● Your task
Print what the records say exactly, and omit the pictures.

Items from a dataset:
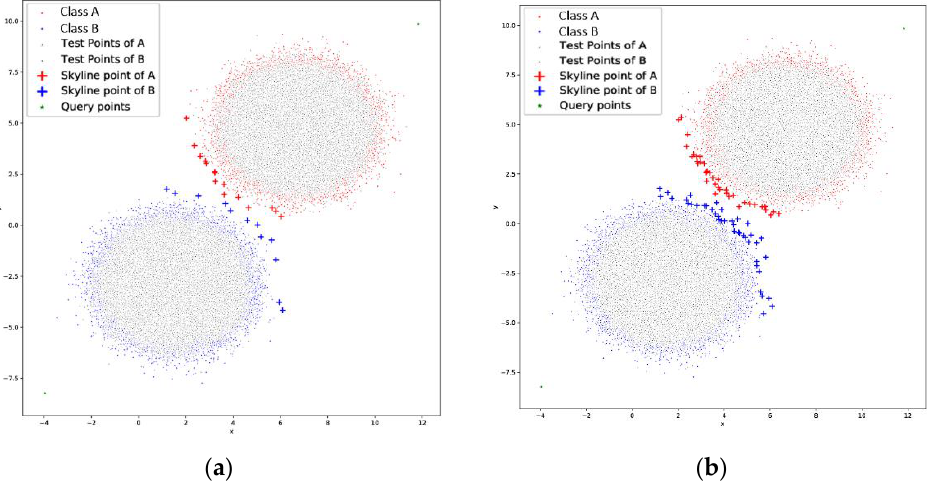
Figure 3. ( a ) Single skyline; ( b ) double skyline.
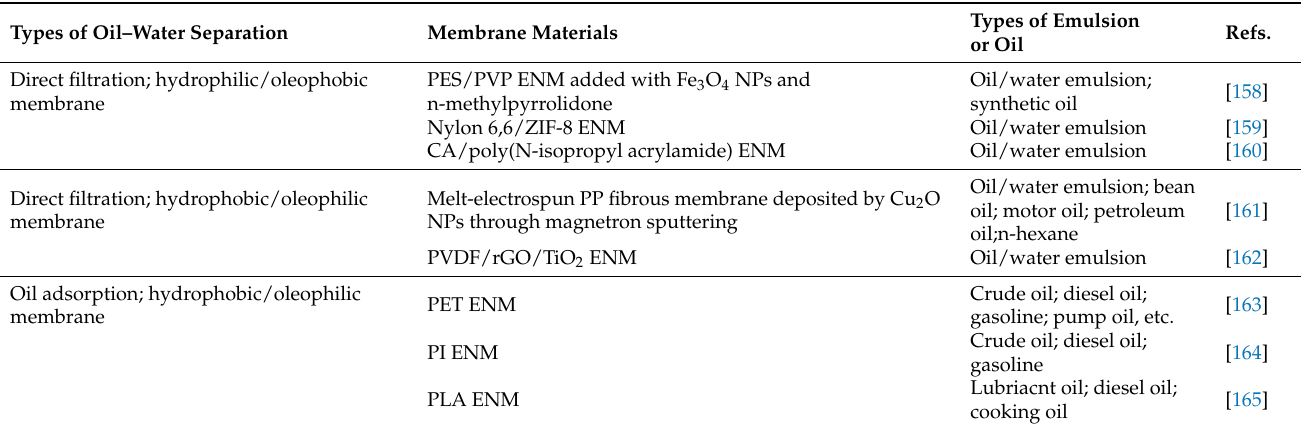
Table 4. Several studies on oil–water separation based on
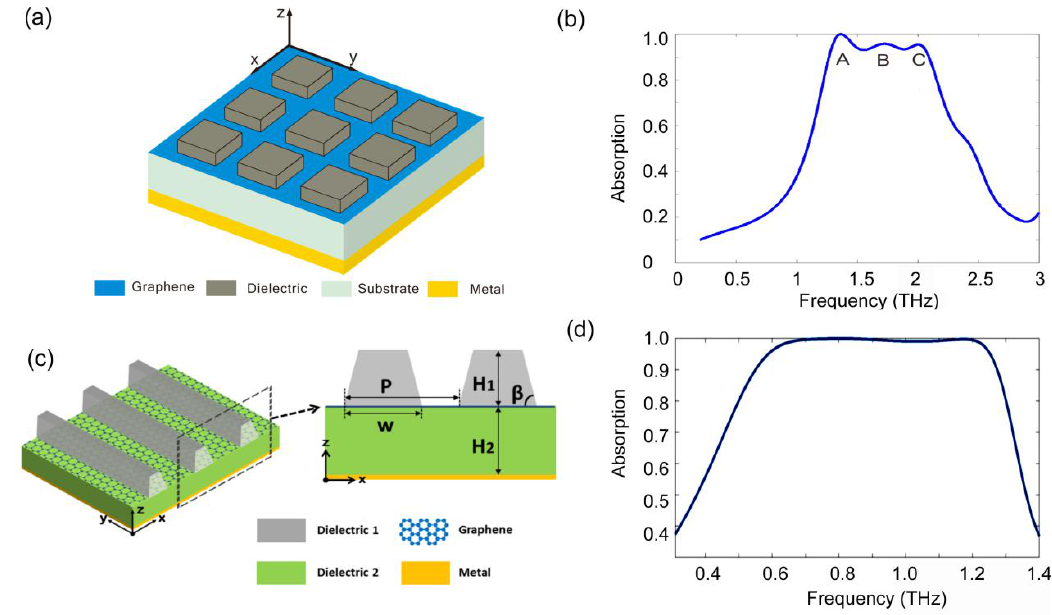
Figure 4. ( a ) Schematic depiction of the absorption structure by coupling unpatterned graphene with dielectric bricks. ( b ) Calculated absorption spectrum of the designed structure shown in ( a ) under normal incidence [118]. ( c ) Schematic illustration of the absorption structure by coupling unpatterned graphene with dielectric wires. ( d ) Calculated absorption spectrum of the designed structure shown in ( c ) for TM polarization under normal incidence [24]. Reproduced from references [24,118], with permission from Optical Society of America, 2018; with permission from Optical Society of America,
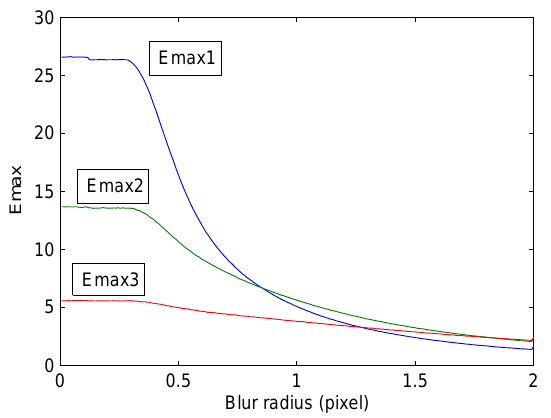
Figure 3: Ratios of ¯ E max values for white noise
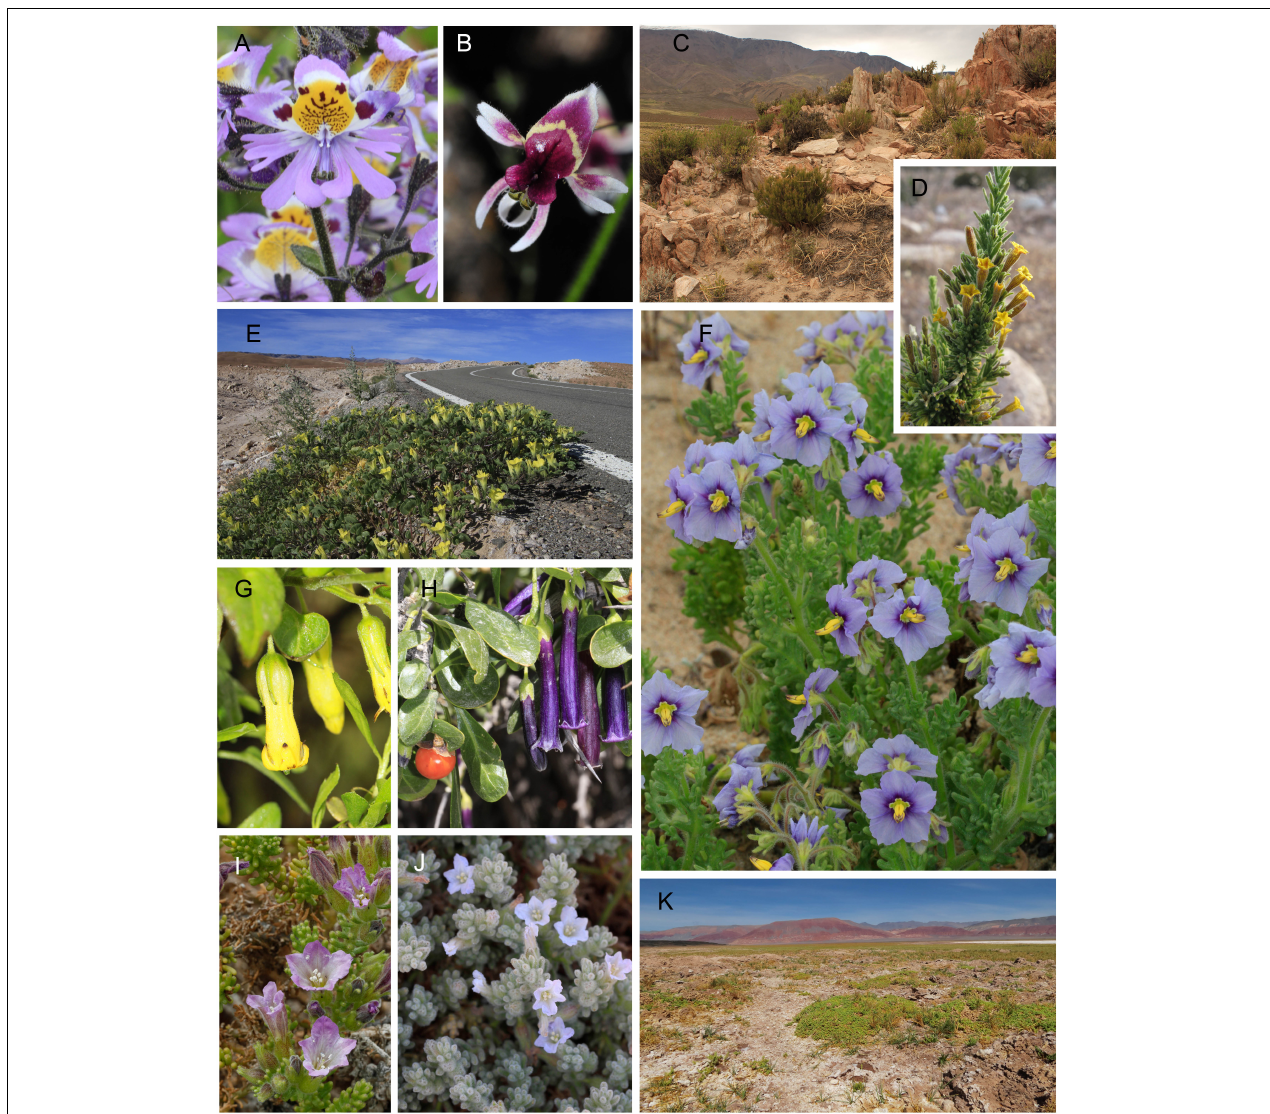
FIGURE 1 | Floral morphology and habitat diversity of southern Solanaceae. (A) Schizanthus porrigens and (B) Schizanthus parvula from Central Chile; (C) Fabiana denudata in Catamarca, Argentina; (D) Fabiana ramulosa in Chilean Altiplano; (E) Exodeconus flavus in Tarapacá Precordillera, north Chile; (F) Solanum trinominum in Chilean coastal sand dunes; (G) Salpichroa glandulosa and (H) Dunalia spinosa in the heights of Parinacota, Chile; (I,J) Nolana mollis and N. villosa on the lomas formation, Chile; (K) Lycium humile on salt-rich environments of the Altiplano highlands. Photographs by M. Virginia Palchetti, Rocío Deanna, and Andrés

● Task response
Figure 3. ( a ) Single skyline; ( b ) double skyline.
Table 4. Several studies on oil–water separation based on
Figure 4. ( a ) Schematic depiction of the absorption structure by coupling unpatterned graphene with dielectric bricks. ( b ) Calculated absorption spectrum of the designed structure shown in ( a ) under normal incidence [118]. ( c ) Schematic illustration of the absorption structure by coupling unpatterned graphene with dielectric wires. ( d ) Calculated absorption spectrum of the designed structure shown in ( c ) for TM polarization under normal incidence [24]. Reproduced from references [24,118], with permission from Optical Society of America, 2018; with permission from Optical Society of America,
Figure 3: Ratios of ¯ E max values for white noise
FIGURE 1 | Floral morphology and habitat diversity of southern Solanaceae. (A) Schizanthus porrigens and (B) Schizanthus parvula from Central Chile; (C) Fabiana denudata in Catamarca, Argentina; (D) Fabiana ramulosa in Chilean Altiplano; (E) Exodeconus flavus in Tarapacá Precordillera, north Chile; (F) Solanum trinominum in Chilean coastal sand dunes; (G) Salpichroa glandulosa and (H) Dunalia spinosa in the heights of Parinacota, Chile; (I,J) Nolana mollis and N. villosa on the lomas formation, Chile; (K) Lycium humile on salt-rich environments of the Altiplano highlands. Photographs by M. Virginia Palchetti, Rocío Deanna, and Andrés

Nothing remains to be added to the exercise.